Sony Xperia ZL review

These are certainly the best specs Sony has ever put in a phone, but does that translate into a device you actually want to buy?

When we first laid eyes on the Xperia ZL at CES 2013, it may not have gotten the attention that it deserved. As the svelte, glass-backed and waterproof Xperia Z was stealing all of the camera time at the Sony booth, tables full of Xperia ZL devices sat unused. While the plastic exterior may not be as striking as the Z at first glance, the ZL is nearly identical in every other way -- a far cry from the "mid-range device" some purported it to be. Sure you don't get waterproofing or a glass back panel, but you do get the same specs, camera and a much easier to hold curved plastic shell in it's place. It's hardly a compromised device.

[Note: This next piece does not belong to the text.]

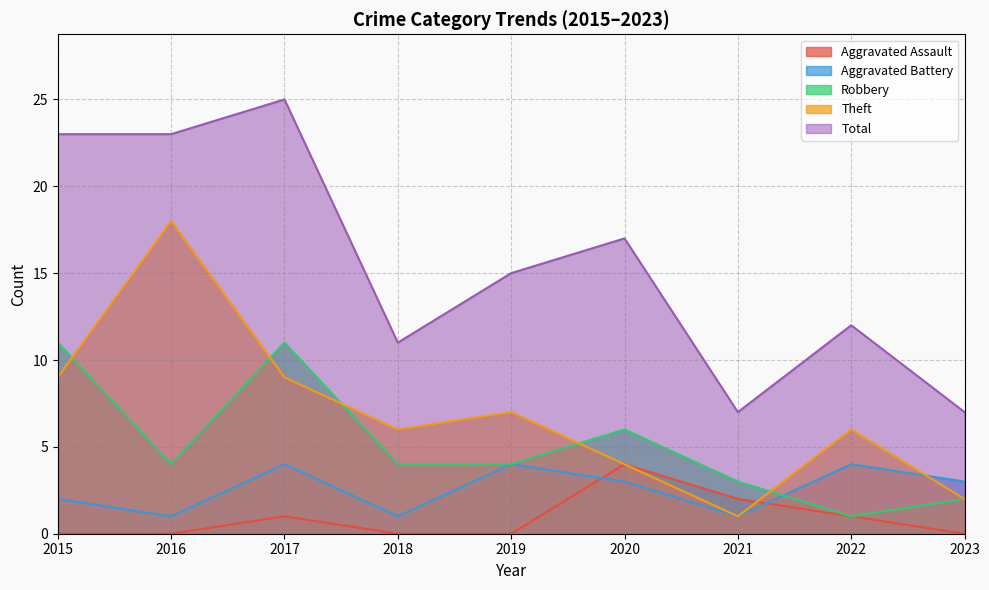

The Aggravated Battery series shows 3 at 2023. True or false?

True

In a way, the Xperia ZL (and Z) are the first examples of a refocused and reinvigorated Sony, one that wants to release devices with a modern OS, this year's specs, and compete with other manufacturers on the highest level. On paper, there isn't a whole lot to complain about here. But in a time where we're seeing some seriously high-end devices just make their way onto the market, can Sony's effort from January of this year still stand up against the rest? Let's find out in our full Xperia ZL review.
The Good
Even with a 5-inch display, the Xperia ZL is no harder to use in one hand than smaller devices thanks to very small bezels and on-screen navigation buttons. The camera produces very high quality photos, does great with automatic settings, and a dual detent hardware shutter key is a nice treat. The software will feel very familiar to anyone who has used stock Jelly Bean, and is likely the least offensive of the OEM customizations out there today. The ZL also has enough supported radio frequencies to give you HSPA+ and LTE on just about any carrier in the world.
The Bad
While the display looks great when using the device, it has very poor viewing angles even slightly off-axis. Even though it isn't a carrier device, Sony loads up the ZL with almost two dozen pre-installed apps, most of which aren't very useful. The camera takes great photos, but the camera software isn't always the most intuitive to use.
Aside from a few minor gripes, Sony has put together a great device with the Xperia ZL. The phone looks great and feels good in the hand even with the large display. If you're in the U.S. and have the money to spend on an unlocked device (the ZL runs $629 direct from Sony), you'll be rewarded with a phone that's top of the line in design, specs and software. Best of all this may be one of the few unlocked phones this year that supports both AT&T and T-Mobile fully on LTE and HSPA+ 42.